> _REQUIRED WORK_: Please transcribe the data below in full, word for word, without the images.

> _RECORDED DATA_:
*** Begin section ***
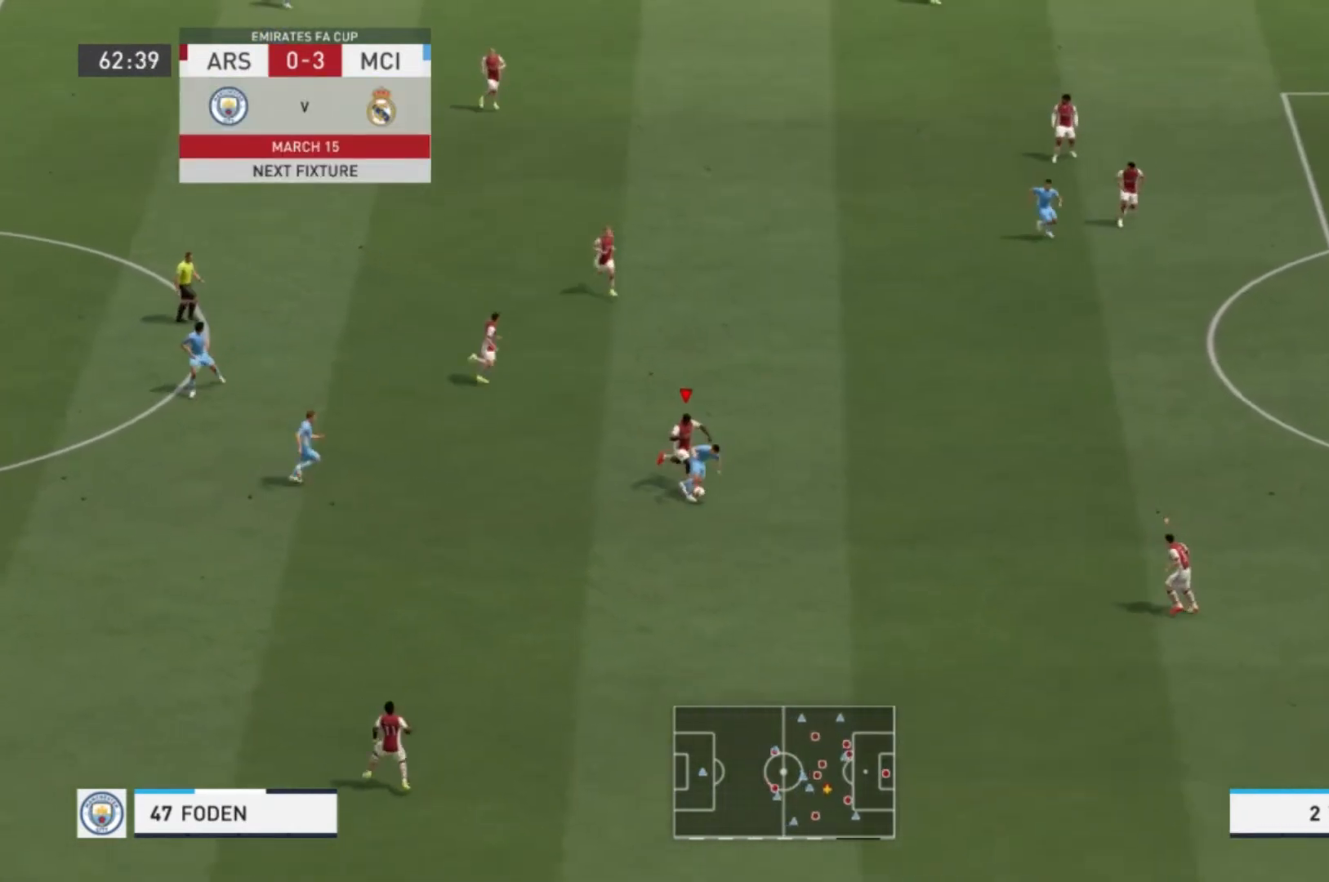
{"dt_ms": 500, "buttons": [], "left_stick": "right", "right_stick": "center", "events": [[100, "X", "up"], [233, "left_stick", "down-right"], [333, "R1", "up"], [400, "left_stick", "right"]]}
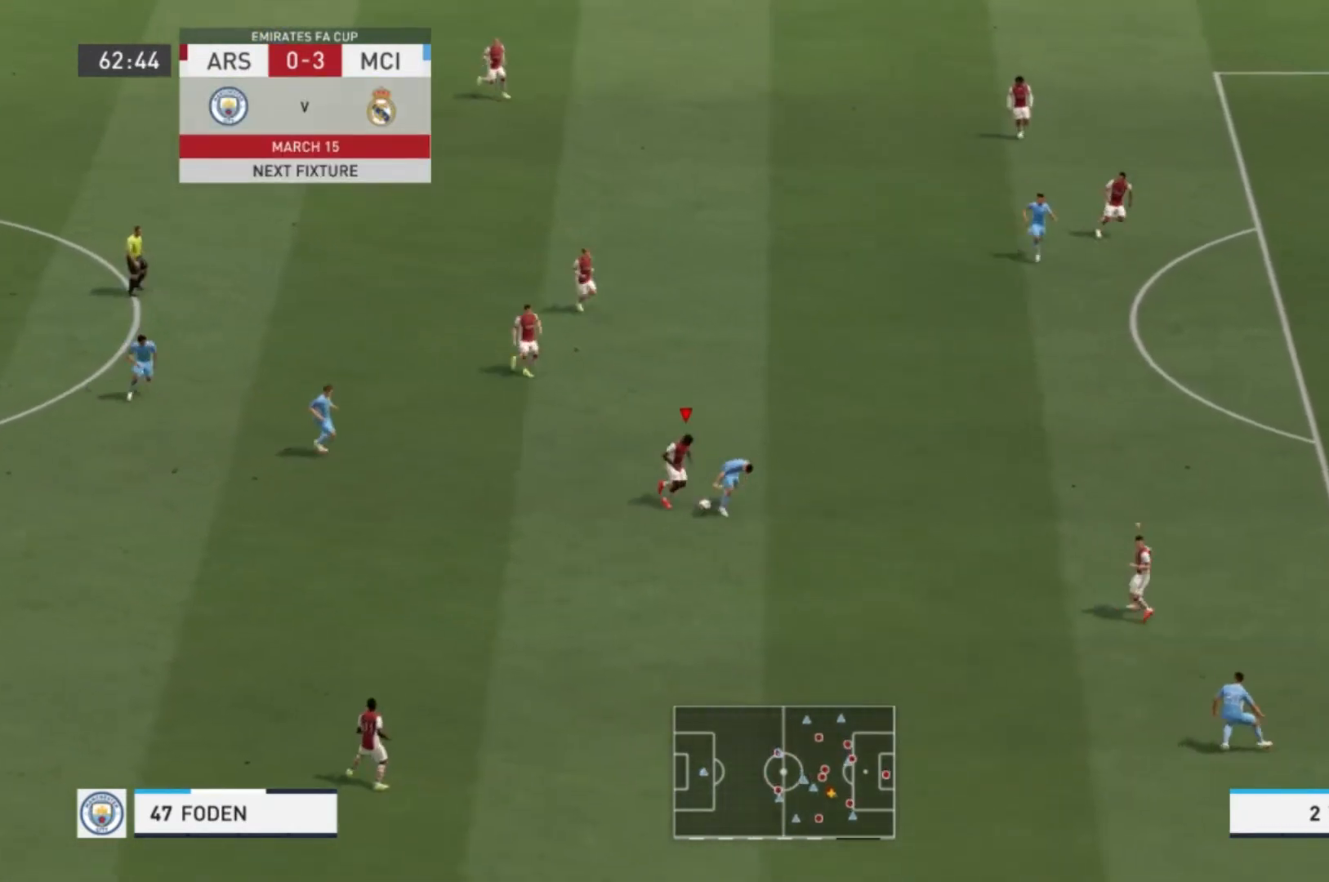
{"dt_ms": 501, "buttons": [], "left_stick": "down-left", "right_stick": "center", "events": [[234, "left_stick", "down-right"], [367, "left_stick", "down-left"]]}
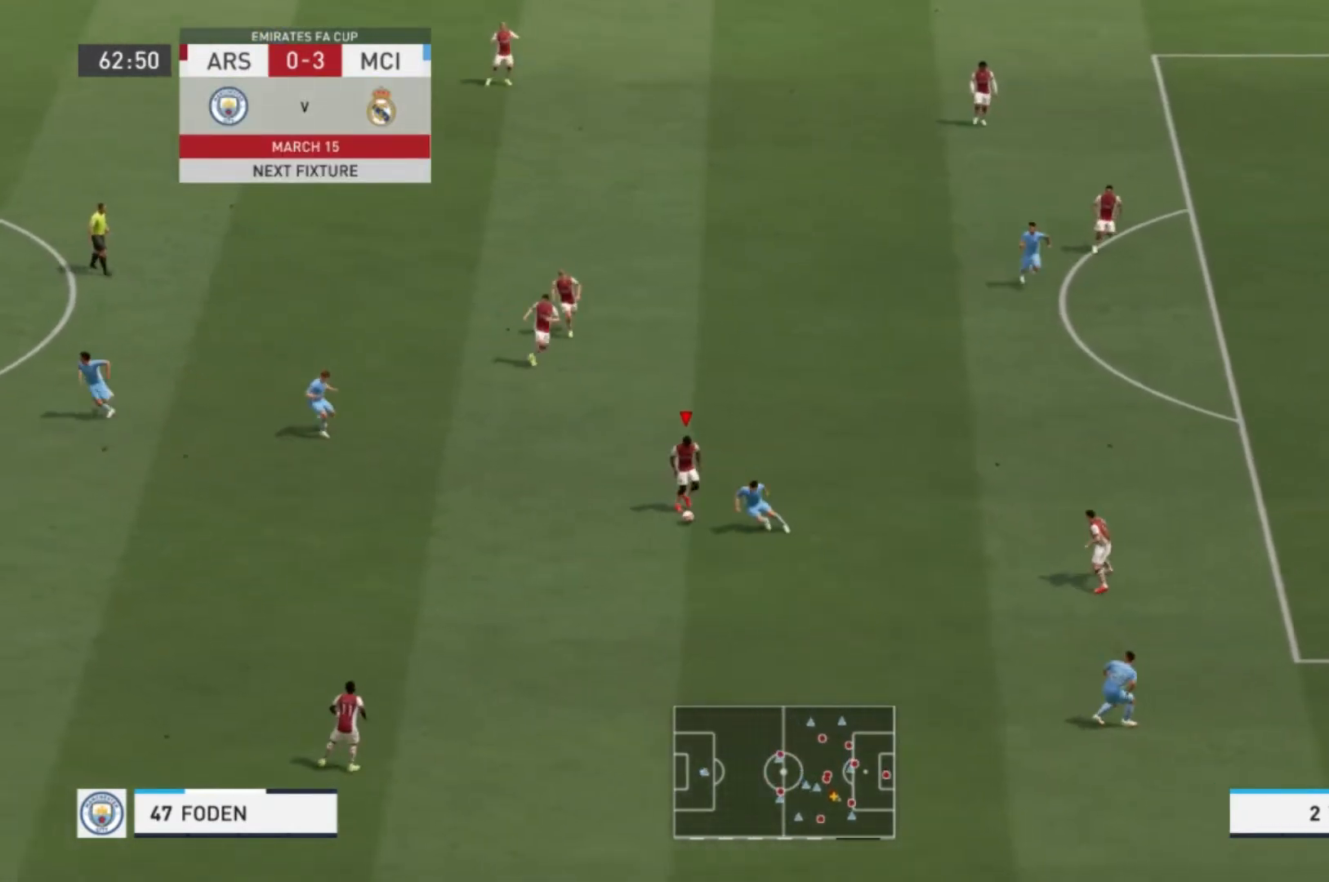
{"dt_ms": 500, "buttons": [], "left_stick": "up-left", "right_stick": "center", "events": [[166, "left_stick", "left"], [200, "A", "down"], [300, "left_stick", "up-left"], [333, "A", "up"]]}
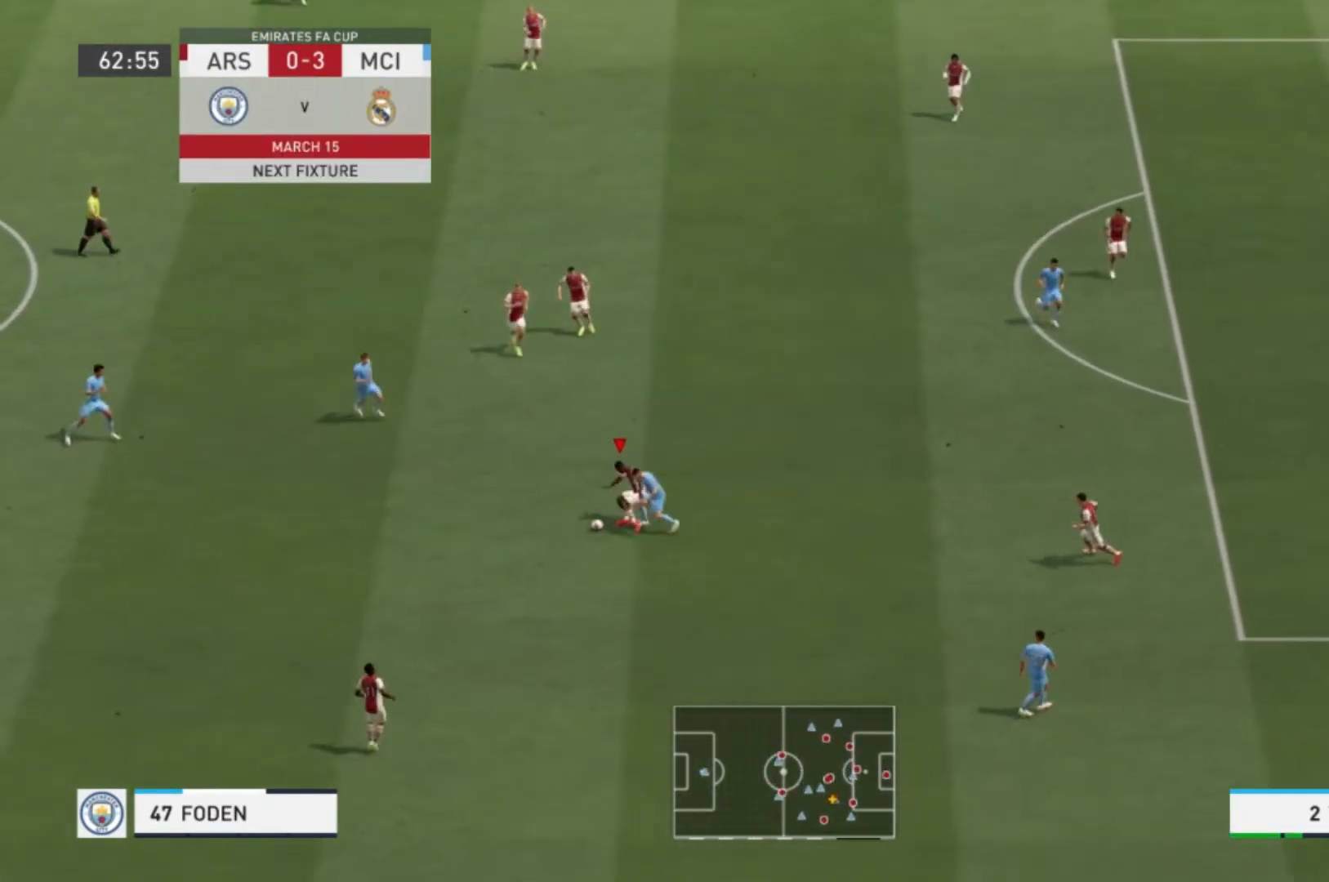
{"dt_ms": 501, "buttons": [], "left_stick": "up-left", "right_stick": "center", "events": []}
*** End section ***
> _EXERCISE ANSWER_:
{"dt_ms": 500, "buttons": [], "left_stick": "right", "right_stick": "center", "events": [[100, "X", "up"], [233, "left_stick", "down-right"], [333, "R1", "up"], [400, "left_stick", "right"]]}
{"dt_ms": 501, "buttons": [], "left_stick": "down-left", "right_stick": "center", "events": [[234, "left_stick", "down-right"], [367, "left_stick", "down-left"]]}
{"dt_ms": 500, "buttons": [], "left_stick": "up-left", "right_stick": "center", "events": [[166, "left_stick", "left"], [200, "A", "down"], [300, "left_stick", "up-left"], [333, "A", "up"]]}
{"dt_ms": 501, "buttons": [], "left_stick": "up-left", "right_stick": "center", "events": []}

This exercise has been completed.